Les autorités carcérales russes annoncent le transfert d’Alexeï Navalny à l’hôpital

L’opposant russe a arrêté de s’alimenter le 31 mars pour protester contre ses mauvaises conditions de détention.

Trois semaines après le début de sa grève de la faim, l’opposant russe Alexeï Navalny devait être transféré lundi 19 avril dans un hôpital pénitentiaire, ont annoncé les services carcéraux russes, qui jugent son état de santé « satisfaisant »« Une commission de médecins (…) a décidé du transfert d’A. Navalny vers une unité hospitalière pour les condamnés qui se trouve sur le territoire de la colonie pénitentiaire n°3 de la région de Vladimir », a rapporté le service carcéral de cette région dans un communiqué.

« L’état de santé d’A. Navalny est jugé satisfaisant actuellement, il est ausculté quotidiennement par un médecin thérapeute », affirme-t-il. Selon la même source, « avec l’accord du patient, il lui a été prescrit une thérapie vitaminée ». L’état de santé de l’opposant, qui selon ses partisans risque de graves problèmes cardiaques et rénaux pouvant entraîner la mort, est d’autant plus inquiétant qu’il a survécu il y a moins d’un an à un empoisonnement par une substance neurotoxique.

Alexeï Navalny a arrêté de s’alimenter le 31 mars pour protester contre ses mauvaises conditions de détention. Il accuse l’administration pénitentiaire russe de lui refuser l’accès à un médecin et à des médicaments, alors qu’il souffre d’une double hernie discale, selon ses avocats. Selon lui, il a par ailleurs été menacé d’être nourri de force, ce que les autorités russes peuvent décider d’imposer quand un prisonnier refuse de s’alimenter.

Risque d’arrêt cardiaque

Les annonces de lundi interviennent après que les partisans de M. Navalny ont estimé, ce week-end, que l’opposant risquait à tout moment de mourir. Des médecins proches de l’opposant ont dit craindre qu’il ne fasse un arrêt cardiaque « d’une minute à l’autre » en raison d’un niveau « critique » de concentration de potassium dans le sang. Ils ont appelé à le placer immédiatement en soins intensifs.

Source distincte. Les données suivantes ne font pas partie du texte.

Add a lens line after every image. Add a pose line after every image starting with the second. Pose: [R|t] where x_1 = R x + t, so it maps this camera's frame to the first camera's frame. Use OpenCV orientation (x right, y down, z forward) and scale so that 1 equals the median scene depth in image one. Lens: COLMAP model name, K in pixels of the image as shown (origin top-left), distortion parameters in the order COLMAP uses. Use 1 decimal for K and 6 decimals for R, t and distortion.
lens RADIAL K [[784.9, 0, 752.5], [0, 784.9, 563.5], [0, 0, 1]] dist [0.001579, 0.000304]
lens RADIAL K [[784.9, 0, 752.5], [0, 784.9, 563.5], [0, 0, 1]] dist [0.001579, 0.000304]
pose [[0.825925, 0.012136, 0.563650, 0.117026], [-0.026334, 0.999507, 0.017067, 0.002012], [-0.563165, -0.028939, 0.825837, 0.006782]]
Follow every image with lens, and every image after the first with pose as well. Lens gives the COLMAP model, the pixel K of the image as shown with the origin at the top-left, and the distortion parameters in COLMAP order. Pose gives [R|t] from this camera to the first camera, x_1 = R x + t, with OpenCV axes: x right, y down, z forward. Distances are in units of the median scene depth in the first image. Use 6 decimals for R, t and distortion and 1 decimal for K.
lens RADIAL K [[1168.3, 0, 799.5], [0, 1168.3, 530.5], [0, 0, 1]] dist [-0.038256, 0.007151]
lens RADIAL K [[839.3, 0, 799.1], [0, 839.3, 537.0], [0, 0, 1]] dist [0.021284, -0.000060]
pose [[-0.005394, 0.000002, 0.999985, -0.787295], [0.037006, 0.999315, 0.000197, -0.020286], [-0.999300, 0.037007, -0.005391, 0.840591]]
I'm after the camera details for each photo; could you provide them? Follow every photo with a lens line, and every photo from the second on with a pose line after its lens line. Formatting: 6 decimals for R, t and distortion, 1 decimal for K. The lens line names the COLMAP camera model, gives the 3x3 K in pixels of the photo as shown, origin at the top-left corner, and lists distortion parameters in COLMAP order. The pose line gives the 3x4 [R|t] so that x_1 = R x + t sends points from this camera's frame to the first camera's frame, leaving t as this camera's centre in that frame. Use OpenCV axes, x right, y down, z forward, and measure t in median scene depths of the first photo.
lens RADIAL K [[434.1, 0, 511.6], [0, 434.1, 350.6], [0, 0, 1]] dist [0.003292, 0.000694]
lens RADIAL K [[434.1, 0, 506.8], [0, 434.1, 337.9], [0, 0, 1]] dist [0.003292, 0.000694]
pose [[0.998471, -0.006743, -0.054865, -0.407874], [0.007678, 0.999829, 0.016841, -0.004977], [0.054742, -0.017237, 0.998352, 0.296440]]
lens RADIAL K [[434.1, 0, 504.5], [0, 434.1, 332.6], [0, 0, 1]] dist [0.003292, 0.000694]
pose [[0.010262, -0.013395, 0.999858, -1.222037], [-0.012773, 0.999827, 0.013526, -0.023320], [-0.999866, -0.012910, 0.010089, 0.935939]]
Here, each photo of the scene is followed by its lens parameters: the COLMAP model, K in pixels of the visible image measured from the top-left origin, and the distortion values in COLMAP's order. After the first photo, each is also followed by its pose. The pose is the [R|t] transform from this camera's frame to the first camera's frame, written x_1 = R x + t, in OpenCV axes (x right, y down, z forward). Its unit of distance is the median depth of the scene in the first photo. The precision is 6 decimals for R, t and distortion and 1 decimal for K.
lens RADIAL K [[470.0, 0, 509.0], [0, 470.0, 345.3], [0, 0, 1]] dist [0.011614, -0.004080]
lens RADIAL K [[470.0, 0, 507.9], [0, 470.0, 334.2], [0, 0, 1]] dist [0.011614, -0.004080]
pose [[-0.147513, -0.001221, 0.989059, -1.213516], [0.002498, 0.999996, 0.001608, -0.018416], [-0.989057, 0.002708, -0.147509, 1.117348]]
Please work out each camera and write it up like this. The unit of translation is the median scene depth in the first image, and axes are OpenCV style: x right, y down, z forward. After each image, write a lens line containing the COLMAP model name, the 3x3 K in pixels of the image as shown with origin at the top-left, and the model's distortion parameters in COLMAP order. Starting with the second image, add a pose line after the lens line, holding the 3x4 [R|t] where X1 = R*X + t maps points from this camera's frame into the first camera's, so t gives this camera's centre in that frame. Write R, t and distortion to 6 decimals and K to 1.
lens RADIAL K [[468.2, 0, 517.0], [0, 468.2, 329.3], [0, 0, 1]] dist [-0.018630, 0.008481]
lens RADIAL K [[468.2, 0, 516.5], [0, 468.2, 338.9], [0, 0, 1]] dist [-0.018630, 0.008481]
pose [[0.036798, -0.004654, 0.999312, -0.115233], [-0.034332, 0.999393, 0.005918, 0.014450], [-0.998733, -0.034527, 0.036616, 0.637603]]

L’ambassadeur russe à Londres, Andreï Kéline, a affirmé que Moscou ne le laisserait pas « mourir en prison ». Les Européens, eux, ont adopté un langage de fermeté pour tenter de sauver l’opposant âgé de 44 ans, dont les partisans ont appelé à des manifestations massives dans toute la Russie mercredi soir.

L’Allemagne et la France ont demandé de manière « urgente » aux autorités russes de fournir un « traitement médical adéquat » dispensé par des médecins ayant « la confiance » d’Alexeï Navalny et réclamé sa libération immédiate.

Le chef de la diplomatie française, Jean-Yves Le Drian, a évoqué la « responsabilité majeure » du président russe Vladimir Poutine, et Washington a mis en garde le Kremlin contre des « conséquences si M. Navalny mourait ».

Mis en garde contre les manifestations du 21 avril

Le porte-parole du Kremlin a protesté lundi contre les mises en gardes des pays occidentaux qui ont promis une réponse ferme en cas de mort de l’opposant. « Nous ne pouvons pas accepter de telles déclarations de la part de représentants d’autres gouvernements », a-t-il déclaré aux journalistes, estimant que ce thème « ne doit pas avoir d’intérêt » pour eux. « Nous ne suivons pas l’état de santé des prisonniers russes », a ajouté M. Peskov.

Le ministère russe de l’intérieur a par ailleurs mis en garde les citoyens contre toute participation aux manifestations illégales prévues mercredi en soutien à M. Navalny. « Les unités du ministère de l’intérieur et des autres forces de l’ordre ne permettront pas une déstabilisation de la situation et prendront toutes les mesures qui s’imposent pour le maintien de l’ordre », a fait savoir le ministère dans un communiqué.

Vendredi, le bureau du procureur a par ailleurs demandé que les deux principales structures du camp Navalny (le Fonds de lutte contre la corruption et les « QG Navalny », qui regroupent des milliers de volontaires) soient classées comme « extrémistes » et donc interdites.

Jusque-là, la chasse aux partisans de M. Navalny se faisait de manière aléatoire, selon des motifs de plus en plus fantaisistes – depuis le non-port du masque jusqu’à des tweets « extrémistes » ou la publication de clips musicaux jugés « pornographiques ». Le classement comme organisation extrémiste rendrait cette lutte plus simple et plus systématique : toute « collaboration » avec une telle organisation peut être puni de six années de prison ; verser des dons, de huit ans. M. Navalny, qui présente un programme libéral classique, n’a jamais pu enregistrer un parti politique.